You walk along a dark winding path deep in a forest. There is a swamp you must wade through. You spot an old wooden shack and walk to it past a smouldering fire. Its broken shutters and verandah sag under vines and neglect.
And so begins your terrifying journey inside the dilapidated haunted house in Resident Evil 7, the survival horror virtual reality (VR) game.
You enter the rundown house through the only doorway not boarded over. Darkness. The door creaks closed behind you, then bangs shut. You turn on your torch…
Impact of odour on a VR environment
While fighting zombies in survival mode, smell is likely the last thing on your mind. But our research has shown that the sense least associated with virtual reality actually holds the key to a more immersive experience. Participants in our study felt that smell gave them a greater sense of really ‘being there’ in the virtual environment.
Surely a sweet-smelling game like Animal Crossing would be a better candidate for testing this theory? Well, as it turns out, bad smells may enhance the VR experience much more than good smells.
With this in mind, the research team used Resident Evil 7 in their recently published study[Link will open in a new window]. This game includes scenes with gory artefacts like rotten food and a rotten head to maximise players’ potential responses.
The study participants played a short segment from the beginning of the game, twice, with and without smell. While they were immersed in playing, researchers administered a blend of four specific odours - forest, smoke, rotten and dank. We developed forest, rotten and dank to match the scenes, using industrial flavour compounds.
One compound we used in the concoction for dank was 1-octen-3-ol, which has an earthy, mushroom odour character. We used dimethyl trisulfide in the rotten mix, which is a product of human decomposition and attracts blowflies.
The smoke smell was a commercially available smoky BBQ marinade sauce.
Fleshing out the smells
In the research, we used our prototype ‘olfactometer’ to deliver the odours. An olfactometer sends specific smells along a soft plastic tube fixed underneath the wearers’ nose. As the player worked their way through the VR environment, the olfactometer allowed us to accurately deliver the associated smells.

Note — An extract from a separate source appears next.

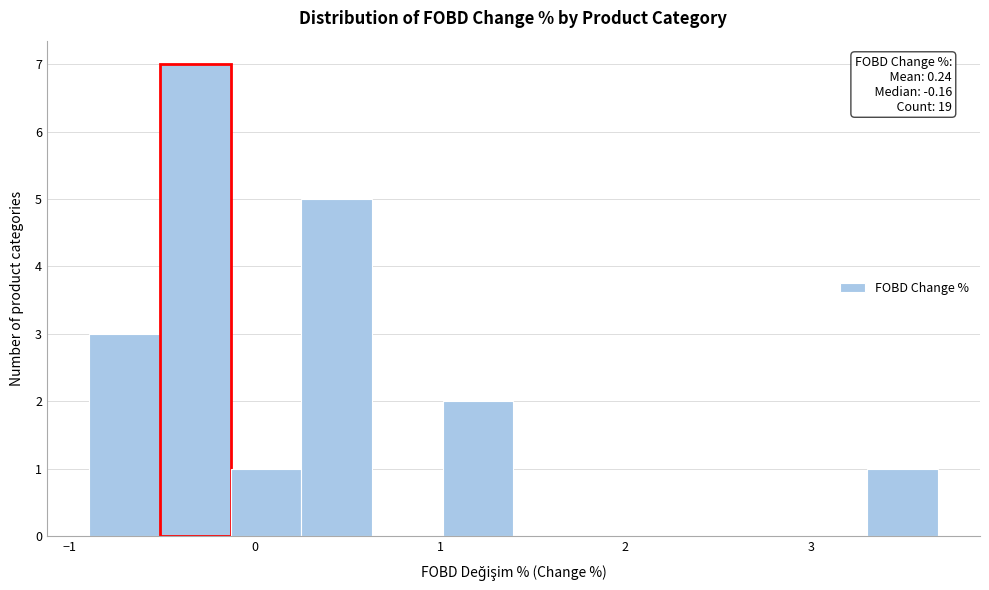

Read against the x-axis, roughly where is the centre of the tallest bar?

-0.3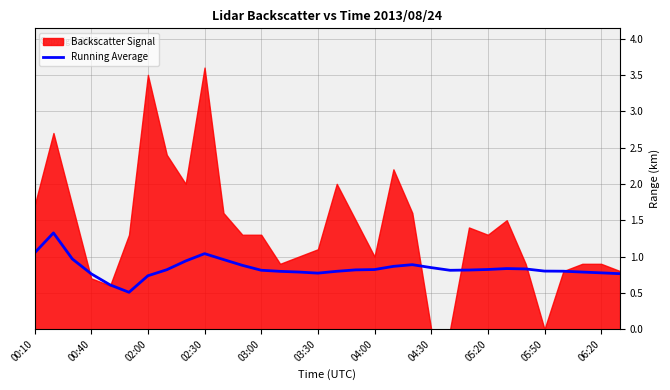

What is the highest value of the Running Average series?

1.3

In one scene players walk through a dark basement in chest-high murky water. A rotten head suddenly appears. High-intensity rotten and dank smells were delivered to match what the player sees. In the forest scene, the players smell a green woody odour and smoke while passing the smoldering fire.

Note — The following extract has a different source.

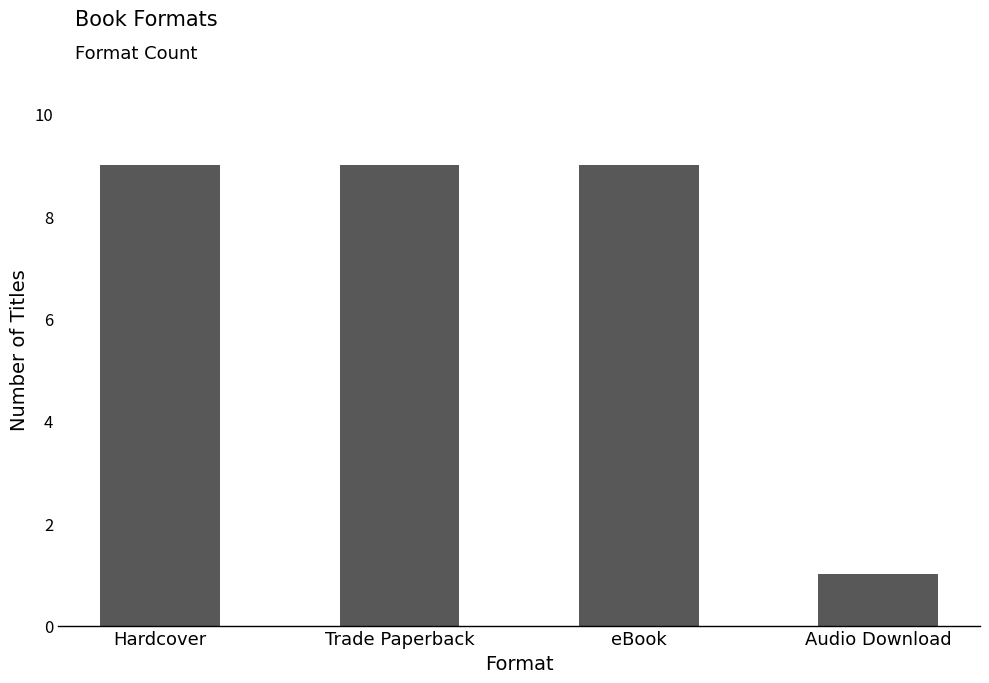

What is the greatest value displayed?

9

Throughout the experience, we also measured the players’ physiological responses – heart rate, electrodermal activity and temperature - via a smart wristband.
Virtual and augmented reality is usually all about visuals and sound. There has been previous research on whether smell enhances the VR experience, but with mixed results. We were able to use a more precise way to deliver the smells, in a well-developed VR environment. This contributed to the successful results. It took a combination of our tech to deliver smells and flavour expertise, and UTS’s VR research experience, to crack it.

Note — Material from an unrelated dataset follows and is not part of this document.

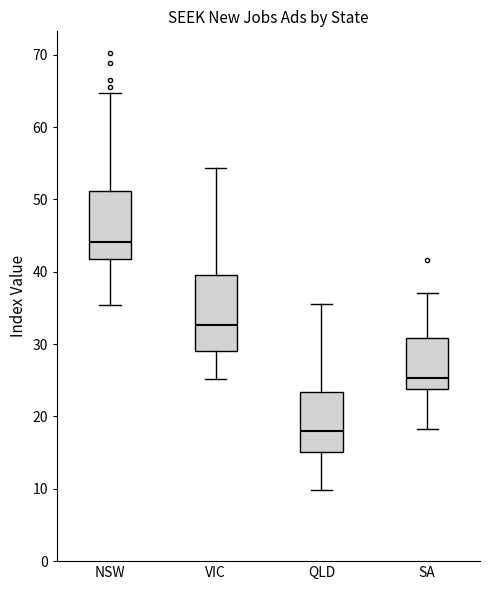

Comparing the boxes themselves (not the whiskers), which one is the tallest?

VIC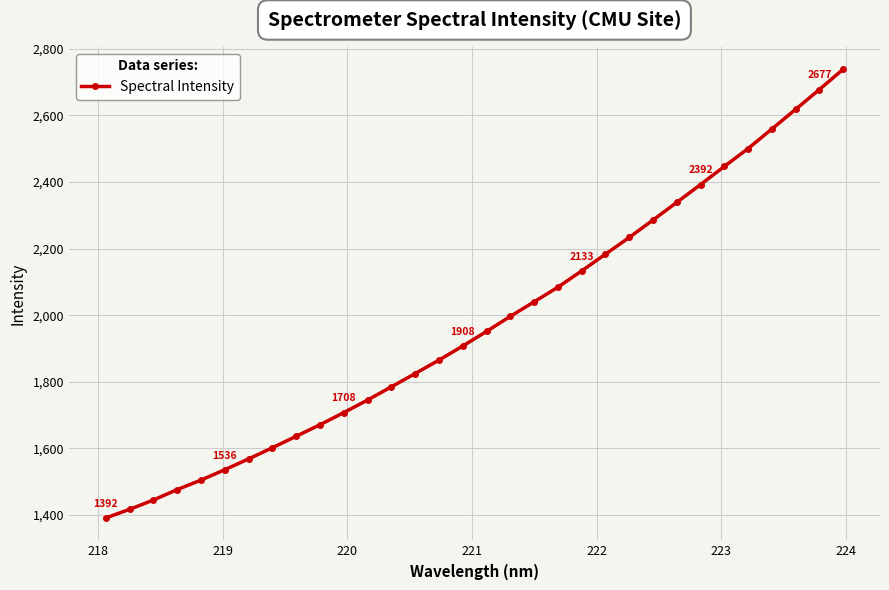

What is the value of the 26th point from the left?

2392.1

Who knew the zombie apocalypse could help industry?
The work has broader implications for virtual reality beyond use in gaming. The findings provide evidence that smell could help enhance the effectiveness of VR simulations used in training or therapy. For example, VR environments could be made more immersive when used to train firefighters, defence personnel and emergency workers. Emergency response personnel who are confronted with hazardous situations involving bushfires or chemical spills, for example, could benefit from more realistic and immersive training environments which include odours.
The importance of odour in our everyday lives is recognised by the food, cosmetics and cleaning product sectors who invest considerable time and resources in the creation of fragrances that best suit their products. More research is needed into how these findings could be further developed. But they could potentially help industries like these develop and test new products.
So, while in one sense it seems like a bit of a crazy idea, there is a really serious side to this research.
The work was conducted within the Active Integrated Matter Future Science Platform, part of CSIRO’s $200 million program that pushes the boundaries of existing research through collaboration with universities and industry.